Do you want it tucked or untucked...


It's been a while since my last entry and boy have things changed! Now along comes a girl in my life called Hope. She's the new baby nugget in my life and while it's nice to have masculine energy in this household with the 2 older boys, it was ripe time for some fem vibes. Out she came before the scheduled C-section... 6 days early in fact. All babies that come out of the womb either look like: A) they aren't yours; B) an old man; or C) they were probably more comfortable inside than out.

BACK IN TIME
The pregnancy period is great. Sure, your woman is pregnant and sometimes uncomfortable, but the reality is that the baby is still inside and not out. Being inside, for parents, is "easy". Mom obviously feels the pains and discomfort, but dad still does his thing: Mow the lawn, wash the cars, take naps, watch boxing, etc. Even 7 months in, the baby still has some time until it comes out. Same with 8 months and for that matter 9 months (or close to it).

Then she comes out, and instantly your world takes a left turn. In that moment, the defining millisecond between "Baby In" and "Baby Out" is remembered, ingrained, stamped into your memory. Now it's on. "Baby Out" means so many things not only in the moment, but for the next 18+ years or so. Instantly my mind jumps to "How to handle the rag-doll neck," to "Where the hell are my diaper changing skills at this moment?," to "Sleep? Umm. No.," and "When she's 16 will she call me from "Burning Man" to ask if it's cool she goes topless the whole time." [Yeah I know. She won't ask]

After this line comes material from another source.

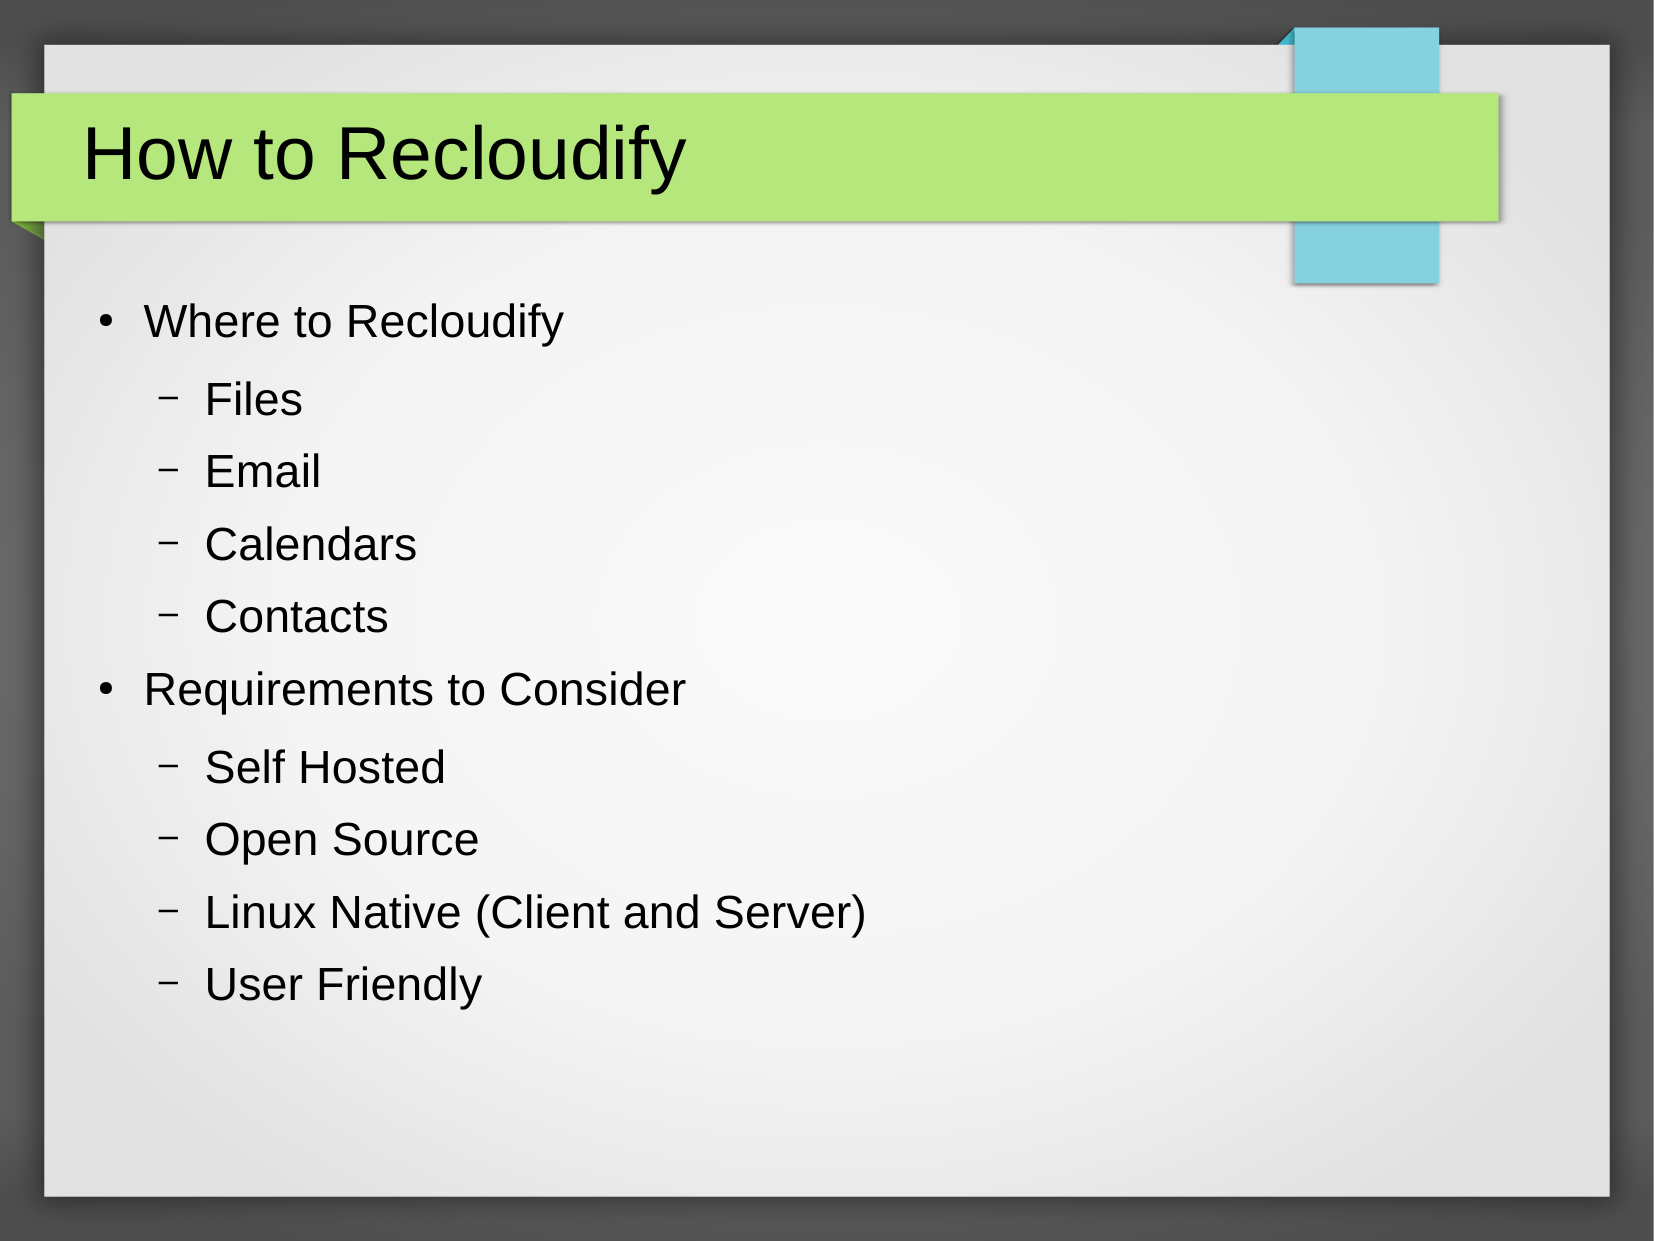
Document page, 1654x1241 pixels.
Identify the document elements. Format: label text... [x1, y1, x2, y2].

title How to Recloudify [82, 94, 1264, 213]
picture [0, 0, 1654, 1241]
list Where to Recloudify Files Email Calendars Contacts Requirements to Consider Self Hosted Open Source Linux Native (Client and Server) User Friendly [82, 295, 1571, 1015]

And so with all of this in mind I began my rigorous "Baby Out" training. In my head I replayed the bygone days (4 years ago) when my diaper changing skills were stuff of legend. My ability to wrap a dirty diaper into a tiny ball made me smile and do imaginary high-5's to myself. My ability to stay up late is already in place considering I frequently pull all-nighters for work. My bottle feeding skills were also solid as that technique never seems to get lost. It's like riding a bike really! And so it seemed that all of the skills from 2 older kids were polished for the most part, until it came to time to swaddle.

"Take this part and make a triangle, then take that part of the blanket and wrap it over her right arm, but under the left shoulder... Then take this segment, twirl it, roll it, wrap it, tuck it and then voila, a perfectly wrapped tuna hand-roll." Huh? Are you kidding me? No matter how hard I try, the whole burrito wrapping thing still eludes my comprehension. Male swaddling comprehension is in the same category as our inability to want to ask for directions or follow directions when constructing some obscure child's toy, or reading the manual for your Kenwood. Nonetheless, my skill-set is way off and now I must resort to practicing on a fake doll. Yes I have hit swaddling rock bottom! The nurses in the delivery room swaddle with Bruce Lee-like speed. You can't see their hands when they tuck, swirl, fold, and wrap. I aspire to be in such ninja-like swaddling company.

In the end aside from my swaddling skills, having another woman in the house is pure joy. We'll see if the swaddle practice pays off.